→ **EXTRAIT SOURCE**

● ● ● ●

Les paysans et les paysannes représentent un peu moins de la moitié des habitant-e-s de cette planète mais en chiffre absolu, ils n'ont jamais été aussi nombreux. Pourtant, ce secteur est en profonde mutation; quelque fois de manière flagrante, d'autres fois plus sournoisement. Par son importance dans l'économie agricole suisse, la filière laitière est un bon exemple de l'industrialisation rampante.

En avril 2012, près de 24'000 exploitations laitières ont produit du lait destiné à la vente. 40% de ce lait est destiné à la production de fromage, le reste sert à faire du lait de boisson, du beurre, de la crème, des conserves, des yaourts ou autres transformations lactées. En 2007, il y avait encore 28'000 fermes laitières. Mais pour l'instant, le citoyen ne s'en rend pas compte. Car, alors que nous avons perdu un peu plus de 4000 fermes laitières en cinq ans et que le nombre de vaches laitières a baissé de 10%, les livraisons de lait par exploitation ont augmenté au cours de la même période de 62% ! La production s'est donc intensifiée et concentrée. Moins de paysans, moins de vaches, mais plus de lait commercialisé.

Hausse de la productivité

Une part de la hausse de la production laitière est bien sûr due à une sélection des vaches laitières. Leur performance n'a cessé de croître. Entre 1995 et 2011, les livraisons moyennes par vache sont passées de 4400 kg par an à 6200 kg par an, certaines vaches produisant jusqu'à 10'000 kg par an. Elles ont été sélectionnées pour mieux valoriser les concentrés tels que le soja et les céréales fourragères dont le maïs. Alors qu'en 1999, une vache laitière recevait en moyenne 420 kilos de concentrés, cette quantité était de 800 kilos en 2010 soit près du double en l'espace d'une décennie.

Pourtant, en Suisse, nous aurions tout à gagner à «sélectionner» une vache adaptée à transformer les herbages en lait. C'est sur l'efficacité de l'utilisation des ressources qu'il faut se pencher et non sur la moyenne laitière annuelle. D'autant que ces super-vaches très productives produisent du lait pendant 2 à 3 ans après leur premier veau avant d'être transformée en viande hachée. Celles essentiellement nourries à l'herbe produisent pendant 5 ans en moyenne.

● ● ● ●

→ **DONNÉES ENREGISTRÉES**
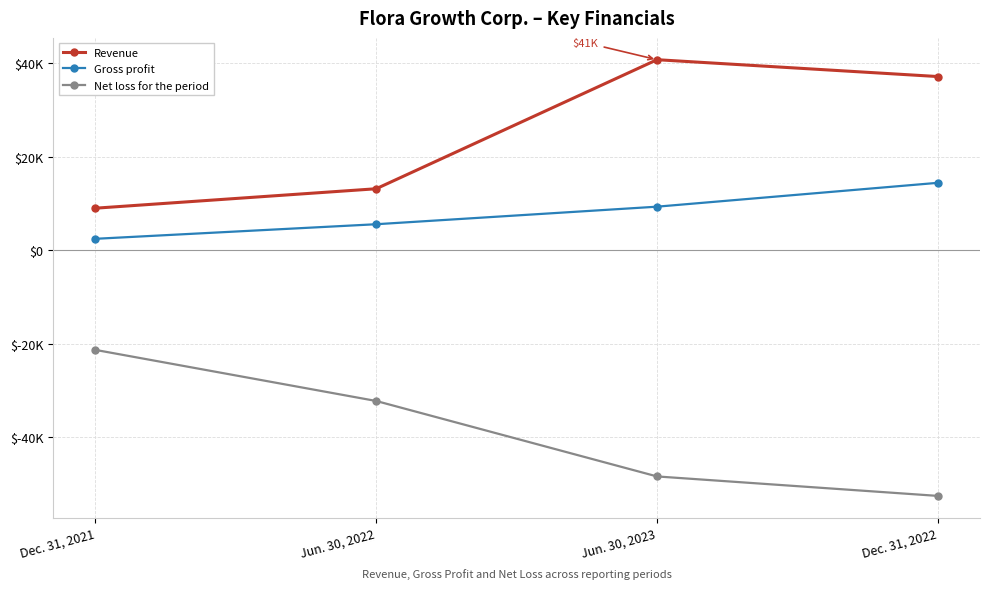

What are all the series names shown in the legend?

Revenue, Gross profit, Net loss for the period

● ● ● ●

→ **CONSIGNE A**
Les affirmations suivantes concordent-elles avec l'extrait sur la filière laitière ? (i) En 2007, on comptait 28'000 fermes laitières. (ii) La moitié du lait vendu sert à fabriquer du fromage. (iii) Les vaches nourries surtout à l'herbe produisent du lait pendant 5 ans en moyenne. Répondez par oui ou non et citez les mots décisifs de l'extrait.
→ **CONSIGNE B**
Recopiez fidèlement le passage de l'extrait sur la filière laitière qui va de « Hausse de la productivité » jusqu'à « l'espace d'une décennie. » inclus.

→ **RÉSULTAT ATTENDU A**
(i) Oui : « En 2007, il y avait encore 28'000 fermes laitières. »
(ii) Non : « 40% de ce lait est destiné à la production de fromage »
(iii) Oui : « Celles essentiellement nourries à l'herbe produisent pendant 5 ans en moyenne. »

→ **RÉSULTAT ATTENDU B**
Hausse de la productivité

Une part de la hausse de la production laitière est bien sûr due à une sélection des vaches laitières. Leur performance n'a cessé de croître. Entre 1995 et 2011, les livraisons moyennes par vache sont passées de 4400 kg par an à 6200 kg par an, certaines vaches produisant jusqu'à 10'000 kg par an. Elles ont été sélectionnées pour mieux valoriser les concentrés tels que le soja et les céréales fourragères dont le maïs. Alors qu'en 1999, une vache laitière recevait en moyenne 420 kilos de concentrés, cette quantité était de 800 kilos en 2010 soit près du double en l'espace d'une décennie.